## PROVIDED MATERIAL
- Opening Delimiter -

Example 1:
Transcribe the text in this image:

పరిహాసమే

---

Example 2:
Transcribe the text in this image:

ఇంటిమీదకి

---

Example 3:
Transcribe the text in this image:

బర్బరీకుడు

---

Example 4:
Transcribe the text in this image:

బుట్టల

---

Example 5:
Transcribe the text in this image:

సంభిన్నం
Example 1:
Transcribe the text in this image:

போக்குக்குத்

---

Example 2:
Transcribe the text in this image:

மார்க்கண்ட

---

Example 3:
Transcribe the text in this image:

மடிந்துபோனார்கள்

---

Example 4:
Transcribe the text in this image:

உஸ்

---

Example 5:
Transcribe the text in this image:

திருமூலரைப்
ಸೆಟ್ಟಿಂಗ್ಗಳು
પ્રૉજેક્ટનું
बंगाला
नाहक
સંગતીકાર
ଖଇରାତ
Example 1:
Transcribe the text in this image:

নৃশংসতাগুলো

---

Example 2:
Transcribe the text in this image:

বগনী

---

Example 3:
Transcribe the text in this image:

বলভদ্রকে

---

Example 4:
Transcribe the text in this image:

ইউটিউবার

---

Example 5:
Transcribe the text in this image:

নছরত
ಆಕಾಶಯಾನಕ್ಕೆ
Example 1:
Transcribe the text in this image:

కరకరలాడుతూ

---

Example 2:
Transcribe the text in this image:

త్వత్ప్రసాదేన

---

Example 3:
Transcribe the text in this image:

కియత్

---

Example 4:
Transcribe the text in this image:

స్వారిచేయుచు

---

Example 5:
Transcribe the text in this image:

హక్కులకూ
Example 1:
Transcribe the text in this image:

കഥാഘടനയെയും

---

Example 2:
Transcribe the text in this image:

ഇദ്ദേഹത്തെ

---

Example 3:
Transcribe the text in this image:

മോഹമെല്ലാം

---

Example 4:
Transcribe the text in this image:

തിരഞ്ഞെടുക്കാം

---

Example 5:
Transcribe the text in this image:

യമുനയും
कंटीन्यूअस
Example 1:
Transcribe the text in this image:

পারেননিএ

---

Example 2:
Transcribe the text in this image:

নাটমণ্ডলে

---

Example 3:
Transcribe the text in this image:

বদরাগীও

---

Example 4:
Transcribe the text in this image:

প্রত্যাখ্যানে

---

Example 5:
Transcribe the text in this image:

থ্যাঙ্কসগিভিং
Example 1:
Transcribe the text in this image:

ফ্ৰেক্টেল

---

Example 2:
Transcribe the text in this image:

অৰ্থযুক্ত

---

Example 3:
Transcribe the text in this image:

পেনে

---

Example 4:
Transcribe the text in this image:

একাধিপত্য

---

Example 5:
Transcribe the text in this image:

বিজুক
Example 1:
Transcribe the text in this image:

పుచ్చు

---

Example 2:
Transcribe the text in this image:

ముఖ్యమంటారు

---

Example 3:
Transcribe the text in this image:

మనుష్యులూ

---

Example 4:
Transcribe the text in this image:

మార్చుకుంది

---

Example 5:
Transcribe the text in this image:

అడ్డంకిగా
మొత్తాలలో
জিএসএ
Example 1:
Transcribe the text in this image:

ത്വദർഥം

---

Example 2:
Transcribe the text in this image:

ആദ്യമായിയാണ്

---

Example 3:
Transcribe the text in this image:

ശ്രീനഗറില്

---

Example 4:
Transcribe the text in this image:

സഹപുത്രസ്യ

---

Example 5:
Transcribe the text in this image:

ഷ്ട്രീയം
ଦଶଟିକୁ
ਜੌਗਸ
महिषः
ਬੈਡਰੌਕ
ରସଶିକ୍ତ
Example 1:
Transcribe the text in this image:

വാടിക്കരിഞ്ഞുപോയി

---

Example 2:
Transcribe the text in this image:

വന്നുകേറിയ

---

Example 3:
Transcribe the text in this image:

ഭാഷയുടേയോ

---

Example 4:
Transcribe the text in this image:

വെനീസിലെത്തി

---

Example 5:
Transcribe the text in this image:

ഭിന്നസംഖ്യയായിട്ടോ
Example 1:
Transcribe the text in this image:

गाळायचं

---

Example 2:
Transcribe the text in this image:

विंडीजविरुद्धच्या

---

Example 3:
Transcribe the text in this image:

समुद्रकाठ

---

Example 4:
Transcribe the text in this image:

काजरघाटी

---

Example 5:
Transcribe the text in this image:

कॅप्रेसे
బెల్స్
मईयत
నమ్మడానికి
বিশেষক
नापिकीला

- Closing Delimiter -

## PROBLEM REQUIREMENTS
Give the complete listing again, exactly as it appears above.

## TASK RESPONSE
Example 1:
Transcribe the text in this image:

పరిహాసమే

---

Example 2:
Transcribe the text in this image:

ఇంటిమీదకి

---

Example 3:
Transcribe the text in this image:

బర్బరీకుడు

---

Example 4:
Transcribe the text in this image:

బుట్టల

---

Example 5:
Transcribe the text in this image:

సంభిన్నం
Example 1:
Transcribe the text in this image:

போக்குக்குத்

---

Example 2:
Transcribe the text in this image:

மார்க்கண்ட

---

Example 3:
Transcribe the text in this image:

மடிந்துபோனார்கள்

---

Example 4:
Transcribe the text in this image:

உஸ்

---

Example 5:
Transcribe the text in this image:

திருமூலரைப்
ಸೆಟ್ಟಿಂಗ್ಗಳು
પ્રૉજેક્ટનું
बंगाला
नाहक
સંગતીકાર
ଖଇରାତ
Example 1:
Transcribe the text in this image:

নৃশংসতাগুলো

---

Example 2:
Transcribe the text in this image:

বগনী

---

Example 3:
Transcribe the text in this image:

বলভদ্রকে

---

Example 4:
Transcribe the text in this image:

ইউটিউবার

---

Example 5:
Transcribe the text in this image:

নছরত
ಆಕಾಶಯಾನಕ್ಕೆ
Example 1:
Transcribe the text in this image:

కరకరలాడుతూ

---

Example 2:
Transcribe the text in this image:

త్వత్ప్రసాదేన

---

Example 3:
Transcribe the text in this image:

కియత్

---

Example 4:
Transcribe the text in this image:

స్వారిచేయుచు

---

Example 5:
Transcribe the text in this image:

హక్కులకూ
Example 1:
Transcribe the text in this image:

കഥാഘടനയെയും

---

Example 2:
Transcribe the text in this image:

ഇദ്ദേഹത്തെ

---

Example 3:
Transcribe the text in this image:

മോഹമെല്ലാം

---

Example 4:
Transcribe the text in this image:

തിരഞ്ഞെടുക്കാം

---

Example 5:
Transcribe the text in this image:

യമുനയും
कंटीन्यूअस
Example 1:
Transcribe the text in this image:

পারেননিএ

---

Example 2:
Transcribe the text in this image:

নাটমণ্ডলে

---

Example 3:
Transcribe the text in this image:

বদরাগীও

---

Example 4:
Transcribe the text in this image:

প্রত্যাখ্যানে

---

Example 5:
Transcribe the text in this image:

থ্যাঙ্কসগিভিং
Example 1:
Transcribe the text in this image:

ফ্ৰেক্টেল

---

Example 2:
Transcribe the text in this image:

অৰ্থযুক্ত

---

Example 3:
Transcribe the text in this image:

পেনে

---

Example 4:
Transcribe the text in this image:

একাধিপত্য

---

Example 5:
Transcribe the text in this image:

বিজুক
Example 1:
Transcribe the text in this image:

పుచ్చు

---

Example 2:
Transcribe the text in this image:

ముఖ్యమంటారు

---

Example 3:
Transcribe the text in this image:

మనుష్యులూ

---

Example 4:
Transcribe the text in this image:

మార్చుకుంది

---

Example 5:
Transcribe the text in this image:

అడ్డంకిగా
మొత్తాలలో
জিএসএ
Example 1:
Transcribe the text in this image:

ത്വദർഥം

---

Example 2:
Transcribe the text in this image:

ആദ്യമായിയാണ്

---

Example 3:
Transcribe the text in this image:

ശ്രീനഗറില്

---

Example 4:
Transcribe the text in this image:

സഹപുത്രസ്യ

---

Example 5:
Transcribe the text in this image:

ഷ്ട്രീയം
ଦଶଟିକୁ
ਜੌਗਸ
महिषः
ਬੈਡਰੌਕ
ରସଶିକ୍ତ
Example 1:
Transcribe the text in this image:

വാടിക്കരിഞ്ഞുപോയി

---

Example 2:
Transcribe the text in this image:

വന്നുകേറിയ

---

Example 3:
Transcribe the text in this image:

ഭാഷയുടേയോ

---

Example 4:
Transcribe the text in this image:

വെനീസിലെത്തി

---

Example 5:
Transcribe the text in this image:

ഭിന്നസംഖ്യയായിട്ടോ
Example 1:
Transcribe the text in this image:

गाळायचं

---

Example 2:
Transcribe the text in this image:

विंडीजविरुद्धच्या

---

Example 3:
Transcribe the text in this image:

समुद्रकाठ

---

Example 4:
Transcribe the text in this image:

काजरघाटी

---

Example 5:
Transcribe the text in this image:

कॅप्रेसे
బెల్స్
मईयत
నమ్మడానికి
বিশেষক
नापिकीला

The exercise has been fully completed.